Output the lines of the records as a numbered list, starting at the line containing "the right choice." and ending at the line containing "most US locations.", with both of those lines included. Give only those lines and leave out any blank ones.

* * * * * * *

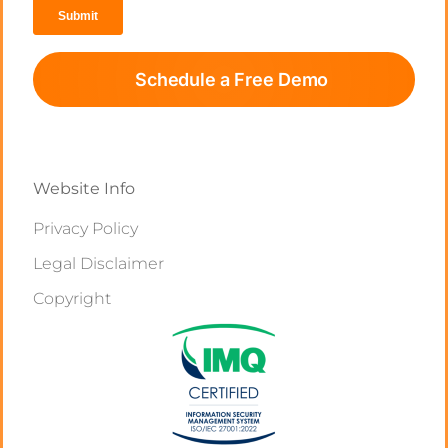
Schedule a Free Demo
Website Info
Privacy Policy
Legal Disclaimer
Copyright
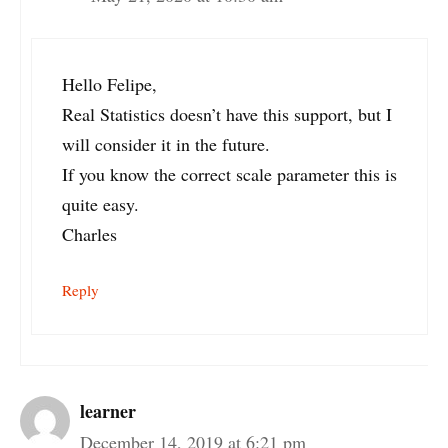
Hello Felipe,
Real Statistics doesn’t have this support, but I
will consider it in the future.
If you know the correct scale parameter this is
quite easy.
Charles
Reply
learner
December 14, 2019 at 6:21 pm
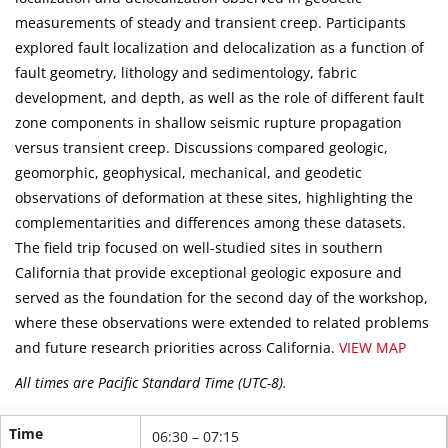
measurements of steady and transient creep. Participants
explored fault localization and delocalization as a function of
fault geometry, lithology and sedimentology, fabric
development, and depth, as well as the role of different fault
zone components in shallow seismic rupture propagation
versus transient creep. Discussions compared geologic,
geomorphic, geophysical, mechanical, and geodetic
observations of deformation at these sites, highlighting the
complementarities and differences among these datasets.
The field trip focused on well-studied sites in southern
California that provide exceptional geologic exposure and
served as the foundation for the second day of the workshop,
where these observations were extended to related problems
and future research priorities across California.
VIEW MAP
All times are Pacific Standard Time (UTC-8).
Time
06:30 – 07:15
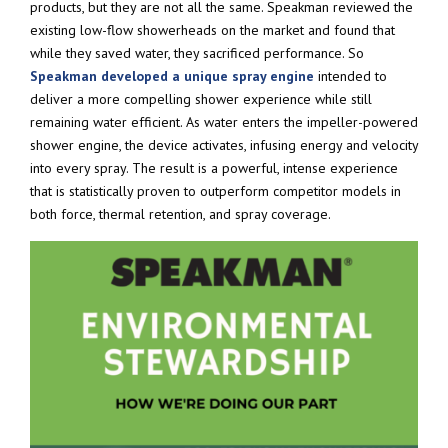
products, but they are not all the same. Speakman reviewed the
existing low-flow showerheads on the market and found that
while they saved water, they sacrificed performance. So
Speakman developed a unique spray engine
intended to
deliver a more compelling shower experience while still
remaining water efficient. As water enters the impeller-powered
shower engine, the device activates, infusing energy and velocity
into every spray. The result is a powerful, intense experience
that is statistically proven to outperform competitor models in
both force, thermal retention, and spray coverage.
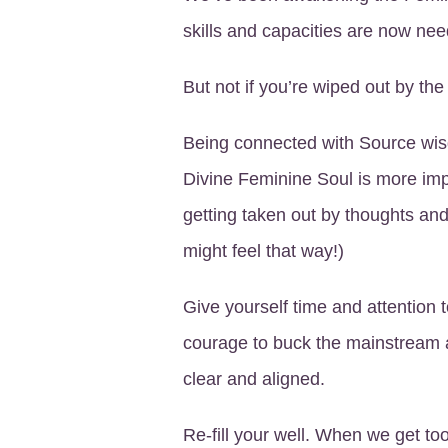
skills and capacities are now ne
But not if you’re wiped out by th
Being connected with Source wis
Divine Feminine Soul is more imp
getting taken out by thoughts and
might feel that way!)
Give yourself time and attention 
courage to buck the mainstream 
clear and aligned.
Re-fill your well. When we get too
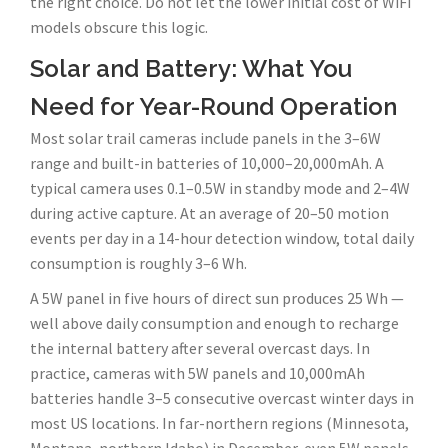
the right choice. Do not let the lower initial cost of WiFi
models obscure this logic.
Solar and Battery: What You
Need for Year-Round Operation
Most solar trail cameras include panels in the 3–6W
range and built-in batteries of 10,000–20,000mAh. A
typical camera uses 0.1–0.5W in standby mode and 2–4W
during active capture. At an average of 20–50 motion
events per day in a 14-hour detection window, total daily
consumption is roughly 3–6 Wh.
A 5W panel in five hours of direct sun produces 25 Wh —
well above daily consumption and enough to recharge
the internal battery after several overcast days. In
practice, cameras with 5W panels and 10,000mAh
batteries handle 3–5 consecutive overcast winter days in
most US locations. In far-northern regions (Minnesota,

* * * * * * *

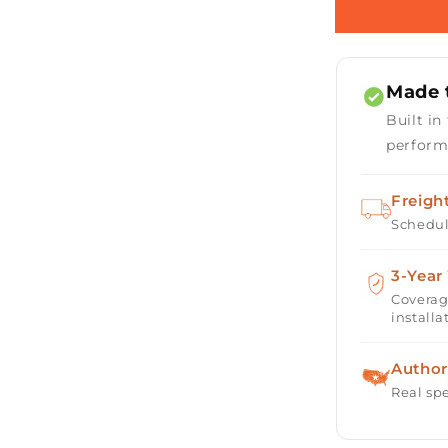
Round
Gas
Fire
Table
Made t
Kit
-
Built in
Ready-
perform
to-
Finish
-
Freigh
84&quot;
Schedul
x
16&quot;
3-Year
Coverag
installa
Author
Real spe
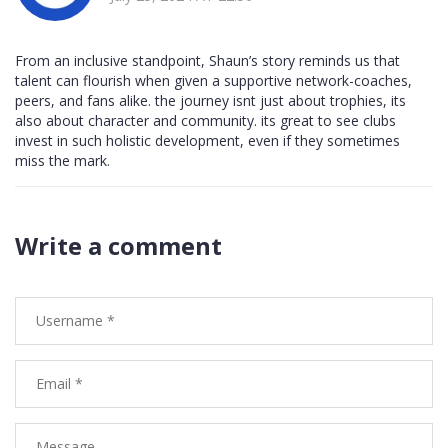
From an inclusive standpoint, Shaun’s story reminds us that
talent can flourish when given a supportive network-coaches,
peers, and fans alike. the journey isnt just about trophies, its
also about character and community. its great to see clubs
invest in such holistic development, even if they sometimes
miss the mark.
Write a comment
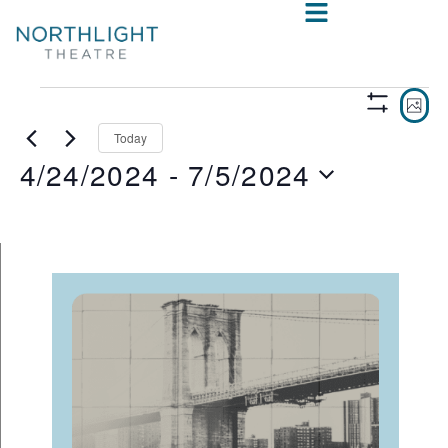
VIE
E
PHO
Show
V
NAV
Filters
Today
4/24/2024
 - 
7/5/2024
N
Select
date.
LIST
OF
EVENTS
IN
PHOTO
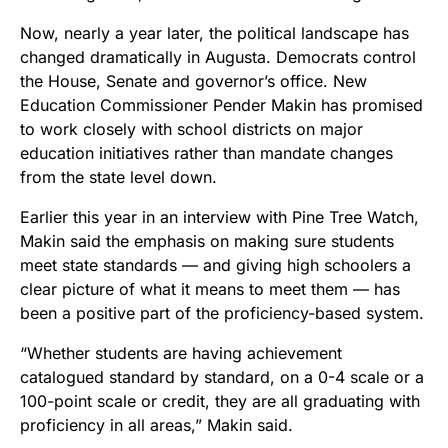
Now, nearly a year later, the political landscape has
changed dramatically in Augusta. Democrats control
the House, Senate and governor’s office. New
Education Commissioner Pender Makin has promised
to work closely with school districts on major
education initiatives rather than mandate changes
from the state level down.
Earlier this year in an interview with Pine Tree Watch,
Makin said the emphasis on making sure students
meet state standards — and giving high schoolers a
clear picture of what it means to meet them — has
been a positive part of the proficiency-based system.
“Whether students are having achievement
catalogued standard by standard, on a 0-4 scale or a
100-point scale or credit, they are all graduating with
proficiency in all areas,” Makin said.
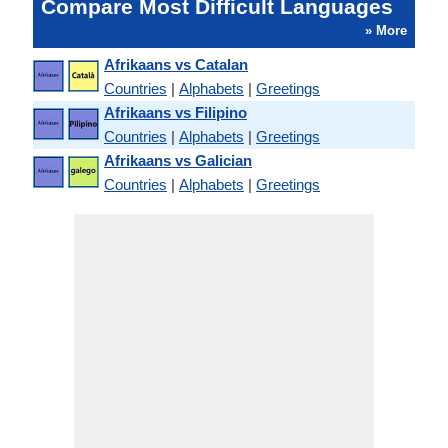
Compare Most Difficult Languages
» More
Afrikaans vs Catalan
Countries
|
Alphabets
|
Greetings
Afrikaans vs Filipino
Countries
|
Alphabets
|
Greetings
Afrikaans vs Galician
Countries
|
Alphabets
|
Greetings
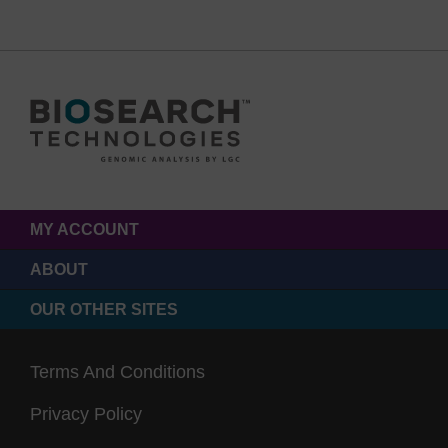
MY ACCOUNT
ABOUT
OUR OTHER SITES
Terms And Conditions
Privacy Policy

* * * * * * *

=== TASK SOLUTION ===
1. the right choice. Do not let the lower initial cost of WiFi
2. models obscure this logic.
3. Solar and Battery: What You
4. Need for Year-Round Operation
5. Most solar trail cameras include panels in the 3–6W
6. range and built-in batteries of 10,000–20,000mAh. A
7. typical camera uses 0.1–0.5W in standby mode and 2–4W
8. during active capture. At an average of 20–50 motion
9. events per day in a 14-hour detection window, total daily
10. consumption is roughly 3–6 Wh.
11. A 5W panel in five hours of direct sun produces 25 Wh —
12. well above daily consumption and enough to recharge
13. the internal battery after several overcast days. In
14. practice, cameras with 5W panels and 10,000mAh
15. batteries handle 3–5 consecutive overcast winter days in
16. most US locations. In far-northern regions (Minnesota,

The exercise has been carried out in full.